CCUSA, USCCB y CHA subrayan la necesidad de áreas protegidas para el control de la inmigración

23 de enero de 2025

La siguiente declaración fue emitida en respuesta a la acción tomada por la Administración Trump rescindiendo la orientación relacionada con las "áreas protegidas" para la aplicación de la ley de inmigración:

"La asistencia sanitaria católica, las agencias de Caridades Católicas y otros ministerios de servicio social de la Iglesia trabajan diariamente para alimentar, alojar, curar, educar y satisfacer las necesidades de las personas en comunidades de toda nuestra nación. A través de estos ministerios -junto con la responsabilidad de la Iglesia de proclamar el Evangelio y celebrar los sacramentos- defendemos la creencia de que todas las personas son concebidas con una dignidad inherente, reflejo de la imagen de Dios. A través de nuestras parroquias, centros de acogida, hospitales, escuelas y otras instituciones de la Iglesia, reconocemos que esta dignidad no depende de la ciudadanía o del estatus migratorio de una persona. Además, los servicios caritativos que prestamos son fundamentales para lo que somos como cristianos. Para la Iglesia, la caridad no es una especie de actividad asistencial que podría dejarse igualmente en manos de otros, sino que forma parte de su naturaleza, expresión indispensable de su propio ser" (Deus caritas estn. 25).

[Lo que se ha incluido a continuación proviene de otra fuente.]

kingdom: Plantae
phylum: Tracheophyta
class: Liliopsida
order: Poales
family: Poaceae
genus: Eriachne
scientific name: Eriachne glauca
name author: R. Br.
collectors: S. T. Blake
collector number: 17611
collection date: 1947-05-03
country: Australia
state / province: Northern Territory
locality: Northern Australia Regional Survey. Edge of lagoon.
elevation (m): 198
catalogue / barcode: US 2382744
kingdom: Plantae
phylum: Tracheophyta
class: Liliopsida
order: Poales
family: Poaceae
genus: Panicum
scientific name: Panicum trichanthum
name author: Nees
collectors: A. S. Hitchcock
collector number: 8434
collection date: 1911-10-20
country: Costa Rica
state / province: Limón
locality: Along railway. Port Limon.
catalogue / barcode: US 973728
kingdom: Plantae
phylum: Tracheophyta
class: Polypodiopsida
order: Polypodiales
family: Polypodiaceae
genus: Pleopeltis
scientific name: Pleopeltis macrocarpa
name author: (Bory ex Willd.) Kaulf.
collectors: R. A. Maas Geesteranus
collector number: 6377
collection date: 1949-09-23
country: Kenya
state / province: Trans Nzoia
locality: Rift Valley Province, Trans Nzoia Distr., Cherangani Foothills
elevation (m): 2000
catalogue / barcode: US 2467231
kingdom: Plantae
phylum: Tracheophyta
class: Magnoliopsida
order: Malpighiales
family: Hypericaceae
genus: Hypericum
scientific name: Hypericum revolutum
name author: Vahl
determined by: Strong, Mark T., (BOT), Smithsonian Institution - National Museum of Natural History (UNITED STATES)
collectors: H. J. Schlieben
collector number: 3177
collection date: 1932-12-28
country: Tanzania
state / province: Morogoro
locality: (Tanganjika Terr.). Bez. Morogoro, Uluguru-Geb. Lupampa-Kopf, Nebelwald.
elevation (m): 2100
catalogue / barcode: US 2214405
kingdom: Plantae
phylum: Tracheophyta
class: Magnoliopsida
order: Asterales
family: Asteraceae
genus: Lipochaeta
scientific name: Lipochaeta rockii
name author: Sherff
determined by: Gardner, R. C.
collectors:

"Reconocemos la necesidad de una aplicación justa de las leyes de inmigración y afirmamos la obligación del gobierno de llevarla a cabo de forma selectiva, proporcional y humana. Sin embargo, la aplicación de medidas de inmigración que no sean de emergencia en escuelas, lugares de culto, agencias de servicios sociales, instalaciones sanitarias u otros entornos sensibles en los que las personas reciben servicios esenciales sería contraria al bien común. Con la mera rescisión de las directrices sobre zonas protegidas, ya estamos siendo testigos de la reticencia de los inmigrantes a participar en la vida cotidiana, incluido el envío de los niños a la escuela y la asistencia a servicios religiosos. Todas las personas tienen derecho a cumplir con su deber para con Dios sin temor. Convertir los lugares de atención, curación y consuelo en lugares de miedo e incertidumbre para los necesitados, al tiempo que se pone en peligro la confianza entre pastores, proveedores, educadores y las personas a las que sirven, no hará que nuestras comunidades sean más seguras. 

"Nuestras organizaciones están dispuestas a trabajar en un camino mejor que proteja la dignidad de todos aquellos a los que servimos, defienda el deber sagrado de nuestros proveedores y garantice que nuestras fronteras y nuestro sistema de inmigración se rijan con misericordia y justicia."

Esta declaración fue ofrecida por el obispo Mark J. Seitz, presidente del Comité sobre Migración de la Conferencia de Obispos Católicos de Estados Unidos; la hermana Mary Haddad, RSM, presidenta y directora general de la Asociación Católica de Salud de Estados Unidos; y Kerry Alys Robinson, presidenta y directora general de Catholic Charities USA.